Source material Start Marker

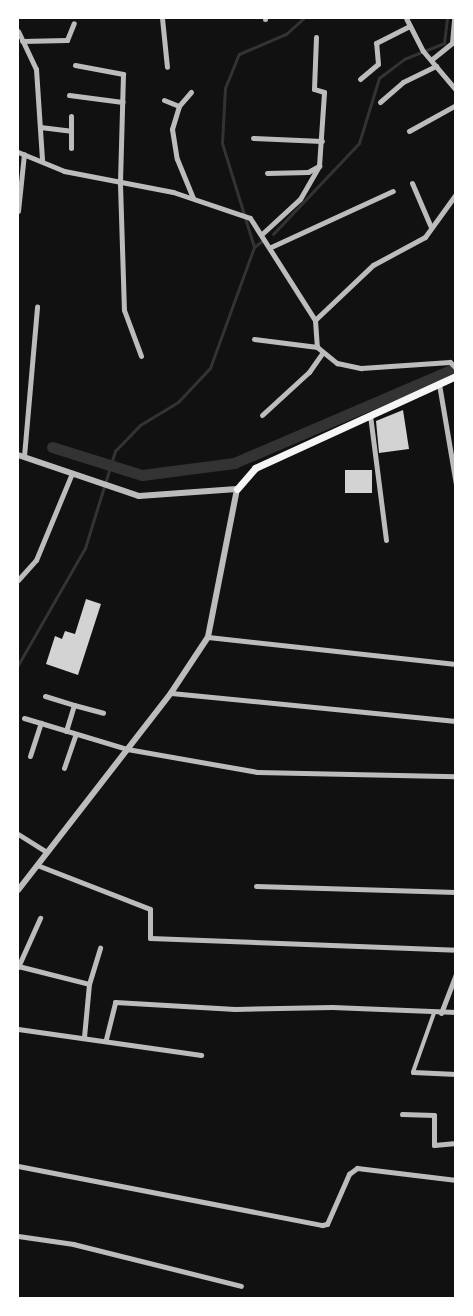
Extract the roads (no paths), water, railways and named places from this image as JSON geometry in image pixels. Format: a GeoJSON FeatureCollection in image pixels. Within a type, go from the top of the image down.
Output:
{"type":"FeatureCollection","features":[{"type":"Feature","properties":{"kind":"main road"},"geometry":{"type":"LineString","coordinates":[[237,489],[254,468],[456,376]]}},
{"type":"Feature","properties":{"kind":"street"},"geometry":{"type":"LineString","coordinates":[[162,18],[167,67]]}},
{"type":"Feature","properties":{"kind":"street"},"geometry":{"type":"LineString","coordinates":[[406,18],[408,27],[423,52],[456,90]]}},
{"type":"Feature","properties":{"kind":"street"},"geometry":{"type":"LineString","coordinates":[[430,59],[452,44],[454,18]]}},
{"type":"Feature","properties":{"kind":"street"},"geometry":{"type":"LineString","coordinates":[[22,41],[67,40],[74,23]]}},
{"type":"Feature","properties":{"kind":"street"},"geometry":{"type":"LineString","coordinates":[[360,79],[378,64],[376,43],[408,27]]}},
{"type":"Feature","properties":{"kind":"street"},"geometry":{"type":"LineString","coordinates":[[18,31],[36,69],[42,160]]}},
{"type":"Feature","properties":{"kind":"street"},"geometry":{"type":"LineString","coordinates":[[263,233],[300,199],[319,166],[324,92],[314,89],[316,37]]}},
{"type":"Feature","properties":{"kind":"street"},"geometry":{"type":"LineString","coordinates":[[75,65],[121,73],[123,102],[120,184],[124,310],[141,356]]}},
{"type":"Feature","properties":{"kind":"street"},"geometry":{"type":"LineString","coordinates":[[380,102],[403,82],[436,66]]}},
{"type":"Feature","properties":{"kind":"street"},"geometry":{"type":"LineString","coordinates":[[450,82],[456,79]]}},
{"type":"Feature","properties":{"kind":"street"},"geometry":{"type":"LineString","coordinates":[[191,92],[179,106],[174,144],[193,198]]}},
{"type":"Feature","properties":{"kind":"street"},"geometry":{"type":"LineString","coordinates":[[69,96],[123,102]]}},
{"type":"Feature","properties":{"kind":"street"},"geometry":{"type":"LineString","coordinates":[[164,100],[179,106]]}},
{"type":"Feature","properties":{"kind":"street"},"geometry":{"type":"LineString","coordinates":[[409,131],[456,105]]}},
{"type":"Feature","properties":{"kind":"street"},"geometry":{"type":"LineString","coordinates":[[71,116],[71,148]]}},
{"type":"Feature","properties":{"kind":"street"},"geometry":{"type":"LineString","coordinates":[[40,127],[71,131]]}},
{"type":"Feature","properties":{"kind":"street"},"geometry":{"type":"LineString","coordinates":[[253,138],[322,141]]}},
{"type":"Feature","properties":{"kind":"street"},"geometry":{"type":"LineString","coordinates":[[18,152],[42,160],[64,171],[193,198],[238,212],[250,218],[263,233],[315,320],[317,347]]}},
{"type":"Feature","properties":{"kind":"street"},"geometry":{"type":"LineString","coordinates":[[18,211],[24,154]]}},
{"type":"Feature","properties":{"kind":"street"},"geometry":{"type":"LineString","coordinates":[[267,173],[308,172],[319,166]]}},
{"type":"Feature","properties":{"kind":"street"},"geometry":{"type":"LineString","coordinates":[[412,184],[430,225]]}},
{"type":"Feature","properties":{"kind":"street"},"geometry":{"type":"LineString","coordinates":[[271,247],[393,191]]}},
{"type":"Feature","properties":{"kind":"street"},"geometry":{"type":"LineString","coordinates":[[315,320],[373,265],[425,237],[430,225],[456,194]]}},
{"type":"Feature","properties":{"kind":"street"},"geometry":{"type":"LineString","coordinates":[[18,890],[171,693],[208,637],[237,489],[139,496],[21,456],[37,307]]}},
{"type":"Feature","properties":{"kind":"street"},"geometry":{"type":"LineString","coordinates":[[254,339],[317,347],[337,363],[361,368],[455,367]]}},
{"type":"Feature","properties":{"kind":"street"},"geometry":{"type":"LineString","coordinates":[[262,415],[309,372],[323,352]]}},
{"type":"Feature","properties":{"kind":"street"},"geometry":{"type":"LineString","coordinates":[[439,384],[456,484]]}},
{"type":"Feature","properties":{"kind":"street"},"geometry":{"type":"LineString","coordinates":[[370,415],[386,540]]}},
{"type":"Feature","properties":{"kind":"street"},"geometry":{"type":"LineString","coordinates":[[18,580],[36,560],[72,473]]}},
{"type":"Feature","properties":{"kind":"street"},"geometry":{"type":"LineString","coordinates":[[208,637],[456,664]]}},
{"type":"Feature","properties":{"kind":"street"},"geometry":{"type":"LineString","coordinates":[[171,693],[456,720]]}},
{"type":"Feature","properties":{"kind":"street"},"geometry":{"type":"LineString","coordinates":[[45,696],[103,713]]}},
{"type":"Feature","properties":{"kind":"street"},"geometry":{"type":"LineString","coordinates":[[66,731],[74,705]]}},
{"type":"Feature","properties":{"kind":"street"},"geometry":{"type":"LineString","coordinates":[[24,718],[127,748],[256,772],[456,776]]}},
{"type":"Feature","properties":{"kind":"street"},"geometry":{"type":"LineString","coordinates":[[30,756],[41,723]]}},
{"type":"Feature","properties":{"kind":"street"},"geometry":{"type":"LineString","coordinates":[[64,768],[76,734]]}},
{"type":"Feature","properties":{"kind":"street"},"geometry":{"type":"LineString","coordinates":[[18,834],[47,852]]}},
{"type":"Feature","properties":{"kind":"street"},"geometry":{"type":"LineString","coordinates":[[38,865],[150,909],[150,938],[456,950]]}},
{"type":"Feature","properties":{"kind":"street"},"geometry":{"type":"LineString","coordinates":[[256,886],[456,892]]}},
{"type":"Feature","properties":{"kind":"street"},"geometry":{"type":"LineString","coordinates":[[40,918],[18,966],[89,984]]}},
{"type":"Feature","properties":{"kind":"street"},"geometry":{"type":"LineString","coordinates":[[84,1037],[89,984],[100,948]]}},
{"type":"Feature","properties":{"kind":"street"},"geometry":{"type":"LineString","coordinates":[[441,1014],[456,974]]}},
{"type":"Feature","properties":{"kind":"street"},"geometry":{"type":"LineString","coordinates":[[106,1039],[114,1002],[441,1014],[456,1012]]}},
{"type":"Feature","properties":{"kind":"street"},"geometry":{"type":"LineString","coordinates":[[434,1013],[413,1072],[456,1074]]}},
{"type":"Feature","properties":{"kind":"street"},"geometry":{"type":"LineString","coordinates":[[18,1029],[106,1039],[201,1055]]}},
{"type":"Feature","properties":{"kind":"street"},"geometry":{"type":"LineString","coordinates":[[402,1114],[434,1115],[434,1145],[456,1143]]}},
{"type":"Feature","properties":{"kind":"street"},"geometry":{"type":"LineString","coordinates":[[18,1166],[322,1225],[327,1224],[349,1174],[357,1168],[456,1180]]}},
{"type":"Feature","properties":{"kind":"street"},"geometry":{"type":"LineString","coordinates":[[18,1236],[73,1244],[241,1286]]}},
{"type":"Feature","properties":{"kind":"waterway"},"geometry":{"type":"LineString","coordinates":[[18,665],[85,548],[115,451],[140,425],[178,402],[210,368],[254,247],[222,143],[225,88],[239,54],[286,34],[304,18]]}},
{"type":"Feature","properties":{"kind":"waterway"},"geometry":{"type":"LineString","coordinates":[[273,234],[359,143],[379,78],[404,59],[444,43],[447,18]]}},
{"type":"Feature","properties":{"kind":"waterway"},"geometry":{"type":"LineString","coordinates":[[254,247],[262,241]]}},
{"type":"Feature","properties":{"kind":"waterway"},"geometry":{"type":"LineString","coordinates":[[52,447],[142,475],[234,463],[456,368]]}}]}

Source material End Marker

* **Exercise brief**:
Once the pictures are removed, copy the listing exactly.

* **Response**:
Extract the roads (no paths), water, railways and named places from this image as JSON geometry in image pixels. Format: a GeoJSON FeatureCollection in image pixels. Within a type, go from the top of the image down.
Output:
{"type":"FeatureCollection","features":[{"type":"Feature","properties":{"kind":"main road"},"geometry":{"type":"LineString","coordinates":[[237,489],[254,468],[456,376]]}},
{"type":"Feature","properties":{"kind":"street"},"geometry":{"type":"LineString","coordinates":[[162,18],[167,67]]}},
{"type":"Feature","properties":{"kind":"street"},"geometry":{"type":"LineString","coordinates":[[406,18],[408,27],[423,52],[456,90]]}},
{"type":"Feature","properties":{"kind":"street"},"geometry":{"type":"LineString","coordinates":[[430,59],[452,44],[454,18]]}},
{"type":"Feature","properties":{"kind":"street"},"geometry":{"type":"LineString","coordinates":[[22,41],[67,40],[74,23]]}},
{"type":"Feature","properties":{"kind":"street"},"geometry":{"type":"LineString","coordinates":[[360,79],[378,64],[376,43],[408,27]]}},
{"type":"Feature","properties":{"kind":"street"},"geometry":{"type":"LineString","coordinates":[[18,31],[36,69],[42,160]]}},
{"type":"Feature","properties":{"kind":"street"},"geometry":{"type":"LineString","coordinates":[[263,233],[300,199],[319,166],[324,92],[314,89],[316,37]]}},
{"type":"Feature","properties":{"kind":"street"},"geometry":{"type":"LineString","coordinates":[[75,65],[121,73],[123,102],[120,184],[124,310],[141,356]]}},
{"type":"Feature","properties":{"kind":"street"},"geometry":{"type":"LineString","coordinates":[[380,102],[403,82],[436,66]]}},
{"type":"Feature","properties":{"kind":"street"},"geometry":{"type":"LineString","coordinates":[[450,82],[456,79]]}},
{"type":"Feature","properties":{"kind":"street"},"geometry":{"type":"LineString","coordinates":[[191,92],[179,106],[174,144],[193,198]]}},
{"type":"Feature","properties":{"kind":"street"},"geometry":{"type":"LineString","coordinates":[[69,96],[123,102]]}},
{"type":"Feature","properties":{"kind":"street"},"geometry":{"type":"LineString","coordinates":[[164,100],[179,106]]}},
{"type":"Feature","properties":{"kind":"street"},"geometry":{"type":"LineString","coordinates":[[409,131],[456,105]]}},
{"type":"Feature","properties":{"kind":"street"},"geometry":{"type":"LineString","coordinates":[[71,116],[71,148]]}},
{"type":"Feature","properties":{"kind":"street"},"geometry":{"type":"LineString","coordinates":[[40,127],[71,131]]}},
{"type":"Feature","properties":{"kind":"street"},"geometry":{"type":"LineString","coordinates":[[253,138],[322,141]]}},
{"type":"Feature","properties":{"kind":"street"},"geometry":{"type":"LineString","coordinates":[[18,152],[42,160],[64,171],[193,198],[238,212],[250,218],[263,233],[315,320],[317,347]]}},
{"type":"Feature","properties":{"kind":"street"},"geometry":{"type":"LineString","coordinates":[[18,211],[24,154]]}},
{"type":"Feature","properties":{"kind":"street"},"geometry":{"type":"LineString","coordinates":[[267,173],[308,172],[319,166]]}},
{"type":"Feature","properties":{"kind":"street"},"geometry":{"type":"LineString","coordinates":[[412,184],[430,225]]}},
{"type":"Feature","properties":{"kind":"street"},"geometry":{"type":"LineString","coordinates":[[271,247],[393,191]]}},
{"type":"Feature","properties":{"kind":"street"},"geometry":{"type":"LineString","coordinates":[[315,320],[373,265],[425,237],[430,225],[456,194]]}},
{"type":"Feature","properties":{"kind":"street"},"geometry":{"type":"LineString","coordinates":[[18,890],[171,693],[208,637],[237,489],[139,496],[21,456],[37,307]]}},
{"type":"Feature","properties":{"kind":"street"},"geometry":{"type":"LineString","coordinates":[[254,339],[317,347],[337,363],[361,368],[455,367]]}},
{"type":"Feature","properties":{"kind":"street"},"geometry":{"type":"LineString","coordinates":[[262,415],[309,372],[323,352]]}},
{"type":"Feature","properties":{"kind":"street"},"geometry":{"type":"LineString","coordinates":[[439,384],[456,484]]}},
{"type":"Feature","properties":{"kind":"street"},"geometry":{"type":"LineString","coordinates":[[370,415],[386,540]]}},
{"type":"Feature","properties":{"kind":"street"},"geometry":{"type":"LineString","coordinates":[[18,580],[36,560],[72,473]]}},
{"type":"Feature","properties":{"kind":"street"},"geometry":{"type":"LineString","coordinates":[[208,637],[456,664]]}},
{"type":"Feature","properties":{"kind":"street"},"geometry":{"type":"LineString","coordinates":[[171,693],[456,720]]}},
{"type":"Feature","properties":{"kind":"street"},"geometry":{"type":"LineString","coordinates":[[45,696],[103,713]]}},
{"type":"Feature","properties":{"kind":"street"},"geometry":{"type":"LineString","coordinates":[[66,731],[74,705]]}},
{"type":"Feature","properties":{"kind":"street"},"geometry":{"type":"LineString","coordinates":[[24,718],[127,748],[256,772],[456,776]]}},
{"type":"Feature","properties":{"kind":"street"},"geometry":{"type":"LineString","coordinates":[[30,756],[41,723]]}},
{"type":"Feature","properties":{"kind":"street"},"geometry":{"type":"LineString","coordinates":[[64,768],[76,734]]}},
{"type":"Feature","properties":{"kind":"street"},"geometry":{"type":"LineString","coordinates":[[18,834],[47,852]]}},
{"type":"Feature","properties":{"kind":"street"},"geometry":{"type":"LineString","coordinates":[[38,865],[150,909],[150,938],[456,950]]}},
{"type":"Feature","properties":{"kind":"street"},"geometry":{"type":"LineString","coordinates":[[256,886],[456,892]]}},
{"type":"Feature","properties":{"kind":"street"},"geometry":{"type":"LineString","coordinates":[[40,918],[18,966],[89,984]]}},
{"type":"Feature","properties":{"kind":"street"},"geometry":{"type":"LineString","coordinates":[[84,1037],[89,984],[100,948]]}},
{"type":"Feature","properties":{"kind":"street"},"geometry":{"type":"LineString","coordinates":[[441,1014],[456,974]]}},
{"type":"Feature","properties":{"kind":"street"},"geometry":{"type":"LineString","coordinates":[[106,1039],[114,1002],[441,1014],[456,1012]]}},
{"type":"Feature","properties":{"kind":"street"},"geometry":{"type":"LineString","coordinates":[[434,1013],[413,1072],[456,1074]]}},
{"type":"Feature","properties":{"kind":"street"},"geometry":{"type":"LineString","coordinates":[[18,1029],[106,1039],[201,1055]]}},
{"type":"Feature","properties":{"kind":"street"},"geometry":{"type":"LineString","coordinates":[[402,1114],[434,1115],[434,1145],[456,1143]]}},
{"type":"Feature","properties":{"kind":"street"},"geometry":{"type":"LineString","coordinates":[[18,1166],[322,1225],[327,1224],[349,1174],[357,1168],[456,1180]]}},
{"type":"Feature","properties":{"kind":"street"},"geometry":{"type":"LineString","coordinates":[[18,1236],[73,1244],[241,1286]]}},
{"type":"Feature","properties":{"kind":"waterway"},"geometry":{"type":"LineString","coordinates":[[18,665],[85,548],[115,451],[140,425],[178,402],[210,368],[254,247],[222,143],[225,88],[239,54],[286,34],[304,18]]}},
{"type":"Feature","properties":{"kind":"waterway"},"geometry":{"type":"LineString","coordinates":[[273,234],[359,143],[379,78],[404,59],[444,43],[447,18]]}},
{"type":"Feature","properties":{"kind":"waterway"},"geometry":{"type":"LineString","coordinates":[[254,247],[262,241]]}},
{"type":"Feature","properties":{"kind":"waterway"},"geometry":{"type":"LineString","coordinates":[[52,447],[142,475],[234,463],[456,368]]}}]}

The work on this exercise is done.